● **Written request**:
Copy out every entry below, replacing "scientific name" with "binomial name" wherever it occurs and leaving everything else unchanged.

● **Excerpted records**:
+ + +

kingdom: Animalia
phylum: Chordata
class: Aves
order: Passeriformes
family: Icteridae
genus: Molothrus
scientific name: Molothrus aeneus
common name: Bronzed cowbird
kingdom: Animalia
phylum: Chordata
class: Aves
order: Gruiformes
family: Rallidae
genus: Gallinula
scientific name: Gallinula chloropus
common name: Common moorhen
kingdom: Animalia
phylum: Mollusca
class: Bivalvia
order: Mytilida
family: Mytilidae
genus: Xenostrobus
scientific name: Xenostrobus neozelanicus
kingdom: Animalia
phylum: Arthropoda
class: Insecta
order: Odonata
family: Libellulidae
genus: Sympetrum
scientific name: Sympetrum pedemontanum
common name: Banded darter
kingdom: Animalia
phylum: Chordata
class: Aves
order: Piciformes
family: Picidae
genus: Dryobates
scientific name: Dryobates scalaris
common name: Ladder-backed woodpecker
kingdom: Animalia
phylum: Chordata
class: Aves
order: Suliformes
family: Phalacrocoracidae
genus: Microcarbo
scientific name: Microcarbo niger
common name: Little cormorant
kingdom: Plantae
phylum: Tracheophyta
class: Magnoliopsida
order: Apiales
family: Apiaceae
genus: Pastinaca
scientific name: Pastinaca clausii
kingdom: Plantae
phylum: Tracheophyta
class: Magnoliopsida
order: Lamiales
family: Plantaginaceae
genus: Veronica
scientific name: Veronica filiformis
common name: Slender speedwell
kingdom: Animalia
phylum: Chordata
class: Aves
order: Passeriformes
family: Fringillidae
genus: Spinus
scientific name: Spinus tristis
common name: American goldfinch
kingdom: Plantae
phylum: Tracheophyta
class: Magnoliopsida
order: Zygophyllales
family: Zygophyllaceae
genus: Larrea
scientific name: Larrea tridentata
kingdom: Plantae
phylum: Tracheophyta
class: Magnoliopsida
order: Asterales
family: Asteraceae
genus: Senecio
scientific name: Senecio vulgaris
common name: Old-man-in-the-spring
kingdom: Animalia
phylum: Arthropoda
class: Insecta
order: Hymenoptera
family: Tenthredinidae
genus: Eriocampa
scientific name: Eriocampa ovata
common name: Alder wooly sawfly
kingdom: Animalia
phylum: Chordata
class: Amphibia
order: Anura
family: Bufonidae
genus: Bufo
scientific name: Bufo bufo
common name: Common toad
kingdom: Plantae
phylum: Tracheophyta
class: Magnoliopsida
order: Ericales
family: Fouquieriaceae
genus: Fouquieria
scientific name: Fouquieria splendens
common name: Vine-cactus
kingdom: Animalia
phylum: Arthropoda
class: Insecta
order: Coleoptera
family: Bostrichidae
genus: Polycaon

+ + +

● **Solution to this exercise**:
kingdom: Animalia
phylum: Chordata
class: Aves
order: Passeriformes
family: Icteridae
genus: Molothrus
binomial name: Molothrus aeneus
common name: Bronzed cowbird
kingdom: Animalia
phylum: Chordata
class: Aves
order: Gruiformes
family: Rallidae
genus: Gallinula
binomial name: Gallinula chloropus
common name: Common moorhen
kingdom: Animalia
phylum: Mollusca
class: Bivalvia
order: Mytilida
family: Mytilidae
genus: Xenostrobus
binomial name: Xenostrobus neozelanicus
kingdom: Animalia
phylum: Arthropoda
class: Insecta
order: Odonata
family: Libellulidae
genus: Sympetrum
binomial name: Sympetrum pedemontanum
common name: Banded darter
kingdom: Animalia
phylum: Chordata
class: Aves
order: Piciformes
family: Picidae
genus: Dryobates
binomial name: Dryobates scalaris
common name: Ladder-backed woodpecker
kingdom: Animalia
phylum: Chordata
class: Aves
order: Suliformes
family: Phalacrocoracidae
genus: Microcarbo
binomial name: Microcarbo niger
common name: Little cormorant
kingdom: Plantae
phylum: Tracheophyta
class: Magnoliopsida
order: Apiales
family: Apiaceae
genus: Pastinaca
binomial name: Pastinaca clausii
kingdom: Plantae
phylum: Tracheophyta
class: Magnoliopsida
order: Lamiales
family: Plantaginaceae
genus: Veronica
binomial name: Veronica filiformis
common name: Slender speedwell
kingdom: Animalia
phylum: Chordata
class: Aves
order: Passeriformes
family: Fringillidae
genus: Spinus
binomial name: Spinus tristis
common name: American goldfinch
kingdom: Plantae
phylum: Tracheophyta
class: Magnoliopsida
order: Zygophyllales
family: Zygophyllaceae
genus: Larrea
binomial name: Larrea tridentata
kingdom: Plantae
phylum: Tracheophyta
class: Magnoliopsida
order: Asterales
family: Asteraceae
genus: Senecio
binomial name: Senecio vulgaris
common name: Old-man-in-the-spring
kingdom: Animalia
phylum: Arthropoda
class: Insecta
order: Hymenoptera
family: Tenthredinidae
genus: Eriocampa
binomial name: Eriocampa ovata
common name: Alder wooly sawfly
kingdom: Animalia
phylum: Chordata
class: Amphibia
order: Anura
family: Bufonidae
genus: Bufo
binomial name: Bufo bufo
common name: Common toad
kingdom: Plantae
phylum: Tracheophyta
class: Magnoliopsida
order: Ericales
family: Fouquieriaceae
genus: Fouquieria
binomial name: Fouquieria splendens
common name: Vine-cactus
kingdom: Animalia
phylum: Arthropoda
class: Insecta
order: Coleoptera
family: Bostrichidae
genus: Polycaon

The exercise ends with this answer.